Solidaritas-uinsa.org—Kepala Bagian Kemahasiswaan UINSA, Jainudin, menuturkan bahwa PKK-MB dirancang berdasarkan ketentuan dari pemerintah yang membebaskan pungutan kepada mahasiswa baru selain UKT. Pungutan tersebut tentunya berdampak pada hal yang dapat membebani para mahasiswa baru, seperti masalah biaya. Untuk itu, dari pihak kampus sendiri selaku pengawas terus memantau jalannya PKK-MB ini, kegiatan evaluasi setiap sore selalu dilakukan.

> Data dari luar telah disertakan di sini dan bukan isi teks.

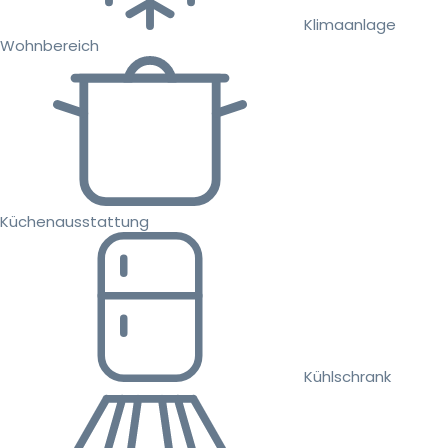
Klimaanlage
Wohnbereich
Küchenausstattung
Kühlschrank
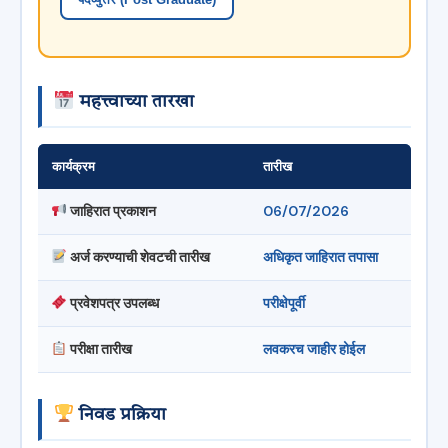
महत्त्वाच्या तारखा
कार्यक्रम
तारीख
जाहिरात प्रकाशन
06/07/2026
अर्ज करण्याची शेवटची तारीख
अधिकृत जाहिरात तपासा
प्रवेशपत्र उपलब्ध
परीक्षेपूर्वी
परीक्षा तारीख
लवकरच जाहीर होईल
निवड प्रक्रिया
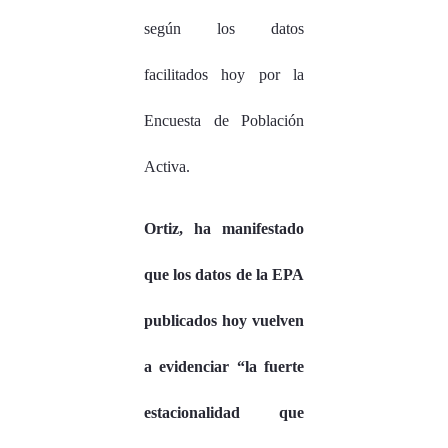
según los datos
facilitados hoy por la
Encuesta de Población
Activa.
Ortiz, ha manifestado
que los datos de la EPA
publicados hoy vuelven
a evidenciar “la fuerte
estacionalidad que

Meski pengawasan terus dilakukan, mahasiswa baru Fakultas FISIP tetap mempertahankan tradisi pembuatan atribut tambahan, seperti tas dari kardus dan id- card. Tradisi lain yang dilakukan berupa pembuatan seragam angkatan. Seragam angkatan tersebut tetap dibuat setelah turunnya SK Rektor UN.07/1/PP.00.9/SK/688/P/2016 pada tanggal 8 Agustus lalu. “Pengadaan batik tersebut kami sepakati terlebih dahulu dengan para mahasiswa baru pada kegiatan pra-TM (Technical Meeting) yang kami namai temu sapa. Namun kami sudah memesan batik tersebut beberapa hari sebelum PKK-MB dilaksanakan,” ungkap ketua DEMA FISIP, A. Rofiul Asyhar. Pengadaan batik tersebut juga merupakan program dari DEMA-F sebagai realisasi program kerja yang mewajibkan mahasiswa FISIP setiap angkatan memiliki baju seragam sebagai identitas, bukan bagian dari atribut. “Adapun mahasiswa baru yang tidak memakai seragam angkatan tidak diberi konsekuensi apapun selain teguran,” tambahnya.
Mengenai kewajiban seragam angkatan tersebut, para mahasiswa baru diberikan tawaran saat pra-TM. “Kami ditawari seragam apa yang akan dibeli sebagai identitas FISIP, kemudian dari panitia menawarkan kemeja yang kami kira bukan batik. Ternyata pada pelaksanaan TM batik tersebut diperlihatkan, saya cukup kecewa,” ujar salah satu mahasiswa baru FISIP. Pemandangan batik–putih masih terlihat pada hari Selasa (30/8/2016). “Seperti pemaparan panitia, toleransi yang diberikan hari ini tidak berlaku lagi pada hari selanjutnya,” pungkasnya. (lut/rus)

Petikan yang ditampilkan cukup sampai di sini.